─── 本文 ───

1級建築施工管理技士 敷地 自然災害等

建築品質 敷地


001 ) ハザードマップで危険予知

近頃では、地球温暖化の影響か気候変動の影響が、地球の活動が活発化してきており、集中豪雨による土石流や河川の氾濫による家屋の流出・水没などの災害が多発している。

ハザードマップとは、大気汚染、土砂災害、津波、地震等のあらゆる自然災害から人命や財産を守るために、地域ごとに自然災害による被害の度合いを予測した災害予測地図である。

ハザードマップはインターネットで公開されているので、設計、施工にあたっては、計画敷地に関する情報を事前に確認する必要がある。

1.大気汚染、土砂災害、津波等の自然災害

国土交通省のハザードマップポータルサイトでは、都道府県市町村がインターネットで公開しているハザードマップが閲覧できる。

>> 国土交通省ハザードマップポータルサイト

「あなたの街のハザードマップ」では、次のマップが地図上で検索、閲覧できる。
・洪水 ・内水   ・高潮
・津波 ・土砂災害 ・火山

2.活断層

全国断層ハザードマップ(Japan Active Fault Map)では、計画地から活断層までの距離を地図、航空写真、地形図等で確認できる。

>> 全国断層ハザードマップ

その他に、次のマップも閲覧できる。

・リアルタイム世界の地震マップ
(IRIS)Seismic Monitor

・津波シミュレーション
(Flood Maps)

─── 参考情報 ───

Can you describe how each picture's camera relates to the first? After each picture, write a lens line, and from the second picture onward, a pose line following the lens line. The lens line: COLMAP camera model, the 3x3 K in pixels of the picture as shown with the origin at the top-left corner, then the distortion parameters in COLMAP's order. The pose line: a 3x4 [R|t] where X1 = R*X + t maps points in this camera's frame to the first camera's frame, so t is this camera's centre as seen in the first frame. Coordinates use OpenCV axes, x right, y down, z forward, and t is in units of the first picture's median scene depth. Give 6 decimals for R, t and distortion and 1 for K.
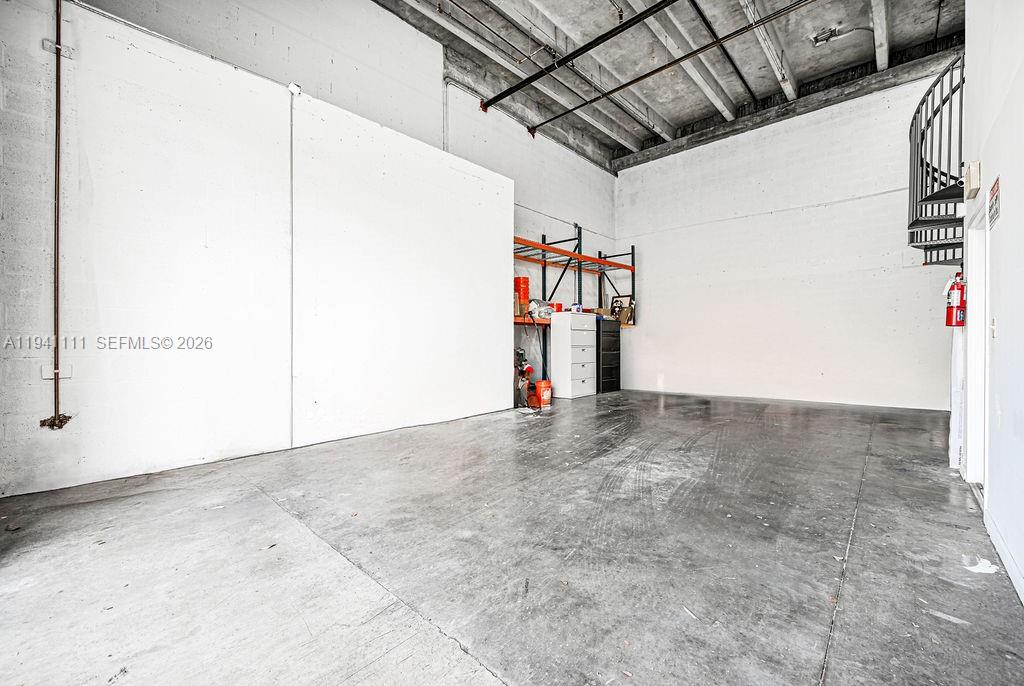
lens RADIAL K [[414.0, 0, 515.1], [0, 414.0, 339.2], [0, 0, 1]] dist [-0.003045, 0.001228]
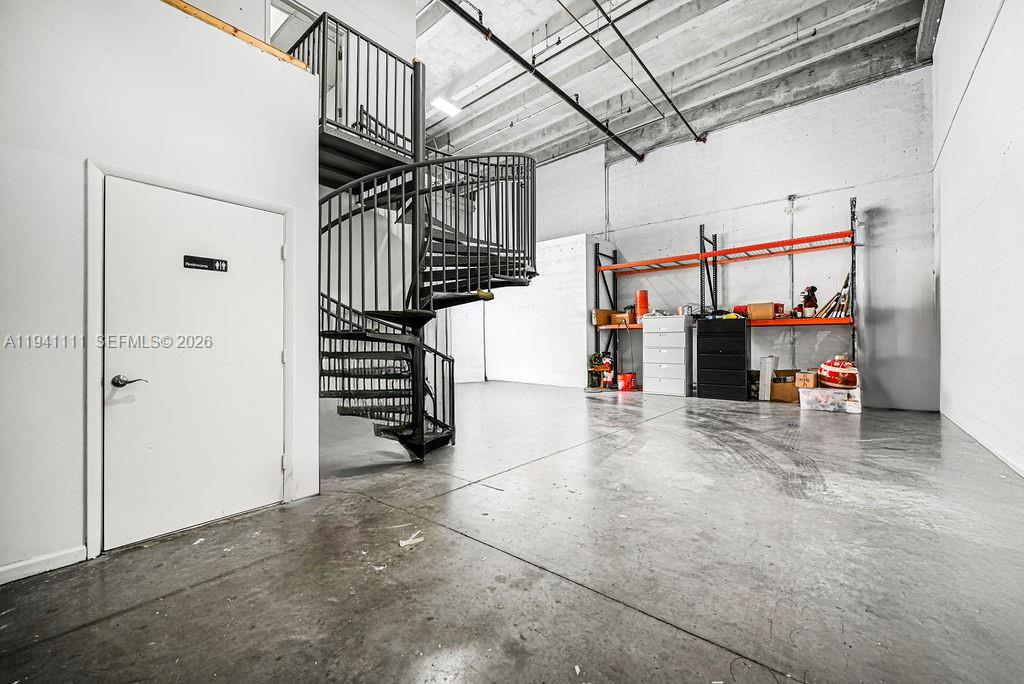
lens RADIAL K [[414.0, 0, 515.2], [0, 414.0, 340.6], [0, 0, 1]] dist [-0.003045, 0.001228]
pose [[0.050216, -0.007885, -0.998707, 1.030607], [0.004511, 0.999960, -0.007668, 0.003927], [0.998728, -0.004120, 0.050250, 0.483219]]
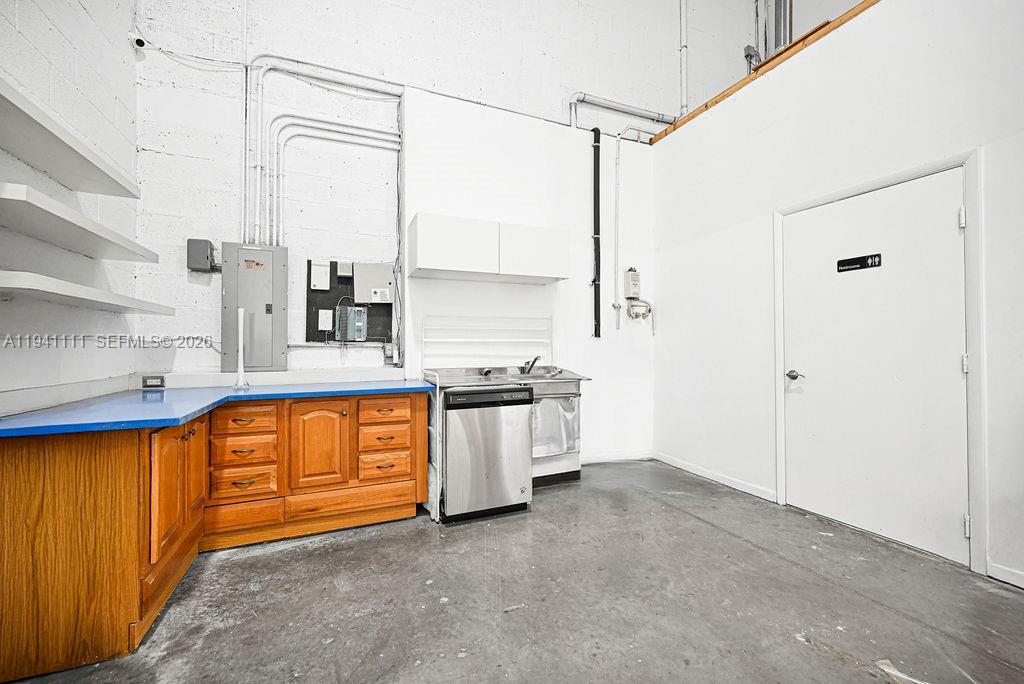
lens RADIAL K [[414.0, 0, 512.4], [0, 414.0, 341.9], [0, 0, 1]] dist [-0.003045, 0.001228]
pose [[-0.914190, 0.002747, 0.405276, 0.849861], [-0.000224, 0.999973, -0.007284, 0.002836], [-0.405285, -0.006750, -0.914165, 0.622064]]
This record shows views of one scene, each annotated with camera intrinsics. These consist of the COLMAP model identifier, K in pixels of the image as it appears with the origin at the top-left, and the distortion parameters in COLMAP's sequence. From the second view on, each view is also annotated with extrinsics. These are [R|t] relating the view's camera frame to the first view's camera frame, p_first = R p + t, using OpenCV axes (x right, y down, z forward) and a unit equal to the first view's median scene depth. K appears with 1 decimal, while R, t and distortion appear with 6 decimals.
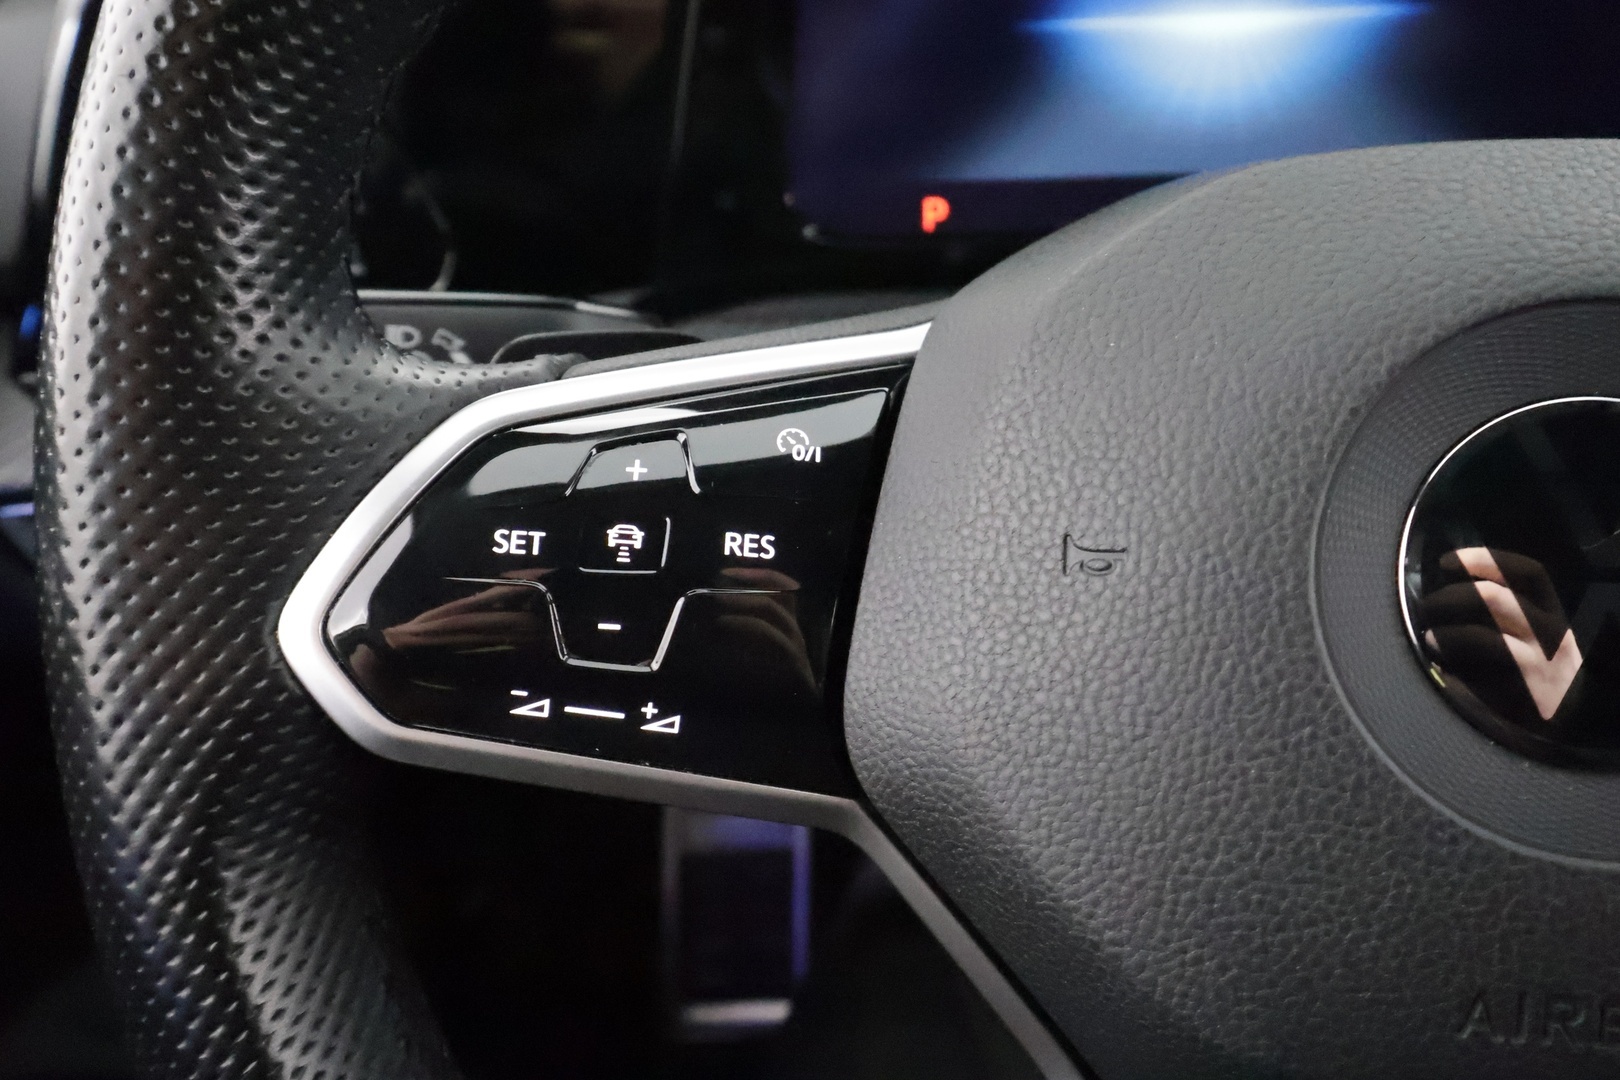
lens RADIAL K [[1308.9, 0, 808.1], [0, 1308.9, 563.4], [0, 0, 1]] dist [0.000061, -0.006671]
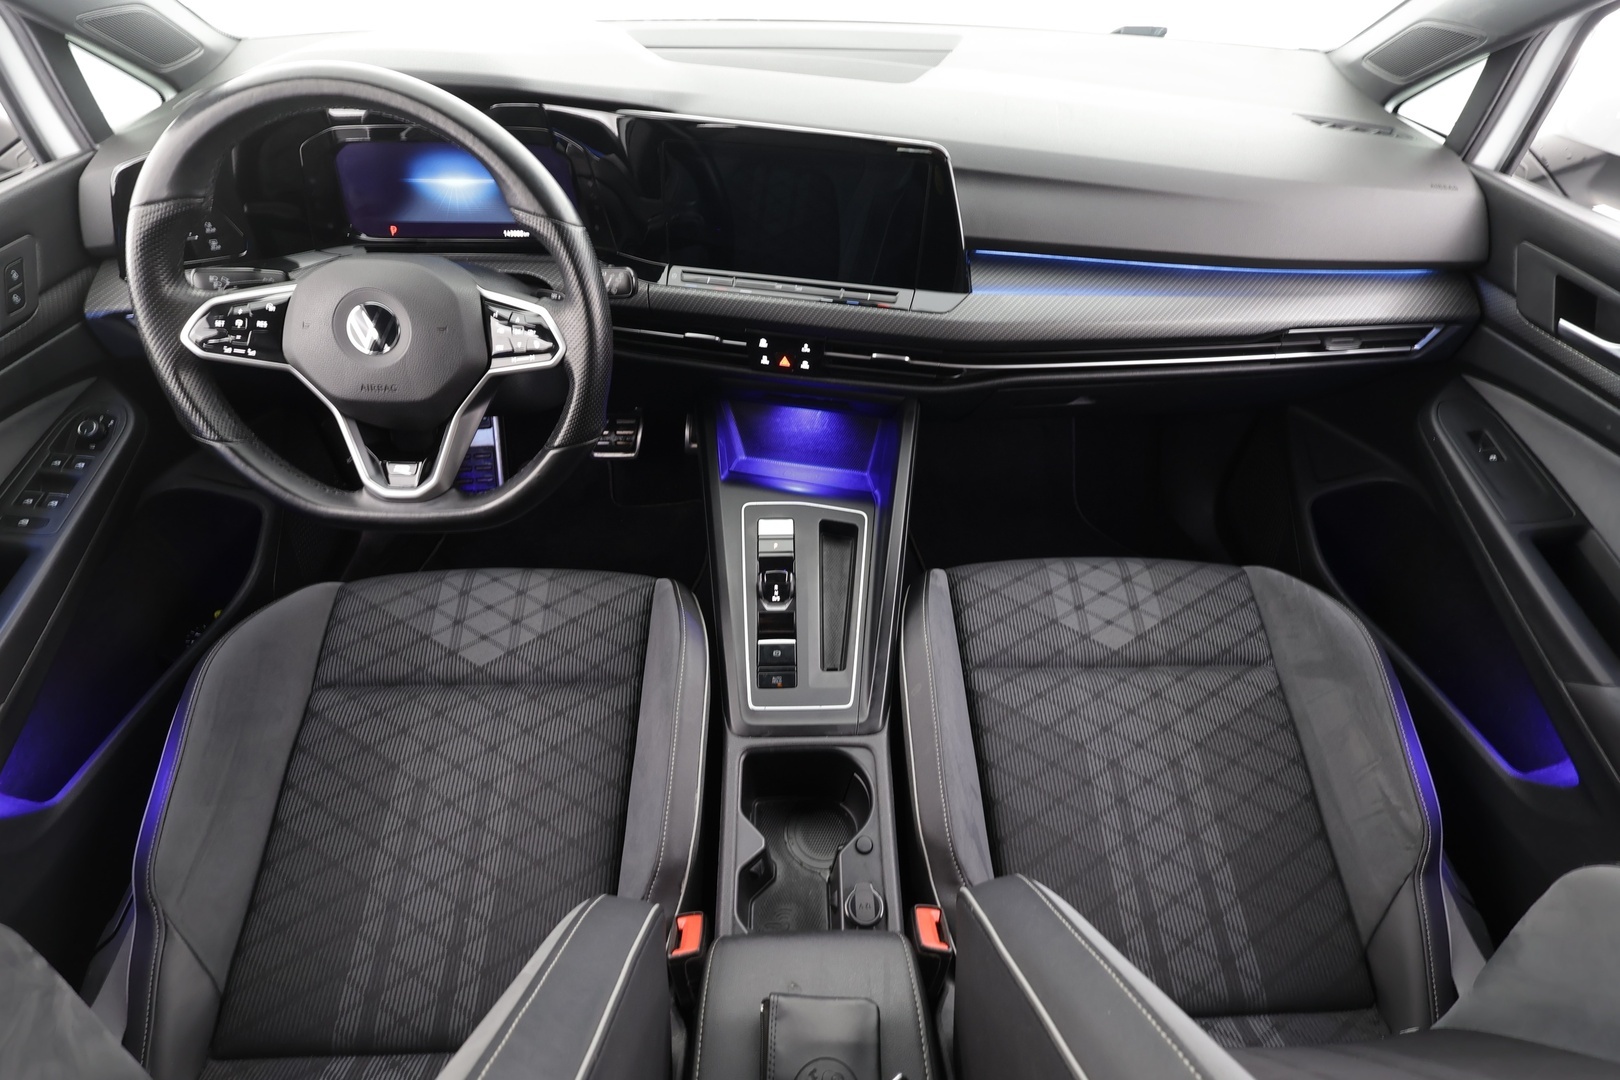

───

(必要な作業):
• a. ハザードマップを扱った本文について、次の問いに答えよ。答えにも同じ記号を付けること。
(i) 本文では、ハザードマップはどのような地図だと説明されているか。
(ii) 国土交通省のハザードマップポータルサイトでは何が閲覧できるか。
(iii) 全国断層ハザードマップでは、何を何によって確認できるか。
• b. 記録のうち、"This record shows"を含む行から始まり記録の最後で終わる範囲を、空行を除いて番号付きリストとして示せ。画像は答えに含めないこと。

(項目別の回答):
• a.
(i) 地域ごとに自然災害による被害の度合いを予測した災害予測地図。
(ii) 都道府県市町村がインターネットで公開しているハザードマップ。
(iii) 計画地から活断層までの距離を、地図、航空写真、地形図等で確認できる。

• b.
1. This record shows views of one scene, each annotated with camera intrinsics. These consist of the COLMAP model identifier, K in pixels of the image as it appears with the origin at the top-left, and the distortion parameters in COLMAP's sequence. From the second view on, each view is also annotated with extrinsics. These are [R|t] relating the view's camera frame to the first view's camera frame, p_first = R p + t, using OpenCV axes (x right, y down, z forward) and a unit equal to the first view's median scene depth. K appears with 1 decimal, while R, t and distortion appear with 6 decimals.
2. lens RADIAL K [[1308.9, 0, 808.1], [0, 1308.9, 563.4], [0, 0, 1]] dist [0.000061, -0.006671]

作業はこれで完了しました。